= Virginia Press Women Inc =

Virginia Press Women (VPW) is an organization of professional communicators in Virginia that is open to women and men. Members work for newspapers, magazines, radio, television stations, schools, colleges, government, corporations, non-profit agencies, communications businesses, and a variety of organizations and associations.

== Founding ==
VPW was founded in Richmond in 1958 as an organization for newspaper editors and writers. The constitution was amended one year later to extend membership to "any writer actively engaged in journalistic services for remuneration". Charter members included Norma Lugar, Agnes Cooke and Lib Wiley.
In 1973, VPW was incorporated and membership was opened to men who support the mission of VPW.

== Mission ==
The purpose of this organization shall be to promote the highest ideals in journalism, to provide exchange of journalistic ideas and experiences, to offer continuing educational opportunities to members and to serve the public's right to know.

== Affiliations ==
National Federation of Press Women (NFPW)

== Activities ==
- Communicator of Achievement, annual award, the group's highest honour for members.
- Newsmaker of the Year, awarded annually to a woman with ties to Virginia who has "made to news" over the past year or has had outstanding newsworthy accomplishments for many years.
- Communications Contest, open to members in a number of categories, entries must have been published during the calendar year immediately preceding each annual contest.
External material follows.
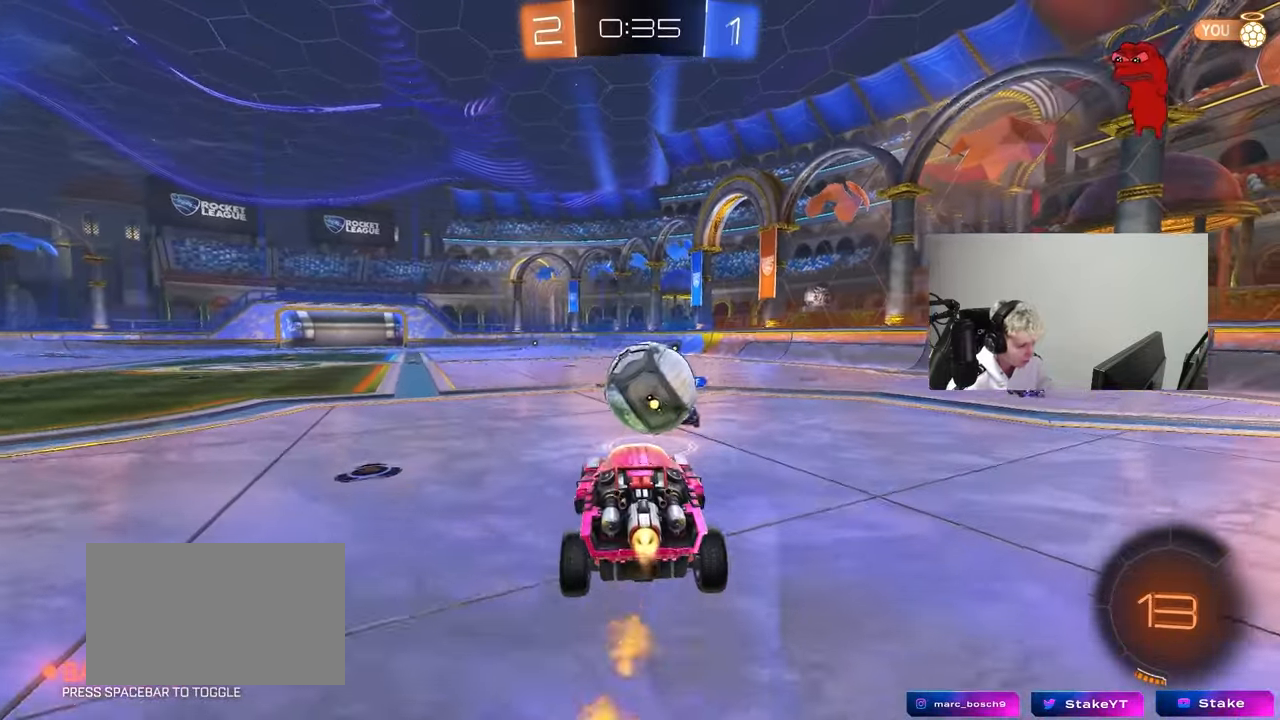
{"keys": ["a", "s", "shift"], "mouse": [], "mouse_move": "still", "events": [[67, "w", "down"], [117, "mouse_right", "down"], [167, "shift", "down"], [217, "a", "down"], [217, "s", "down"], [250, "w", "up"], [300, "mouse_left", "up"], [350, "mouse_right", "up"]]}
First-place entries are entered in the communications contest of the NFPW.
- Annual meeting, fall of each year, which typically includes workshops and/or presentations on communication topics.
- Awards meeting, spring of each year, which typically also includes professional development workshops.

== Virginia Press Women Foundation ==
Incorporated separately as a 501(c)3 corporation with the purpose of administering and raising funds for college scholarships.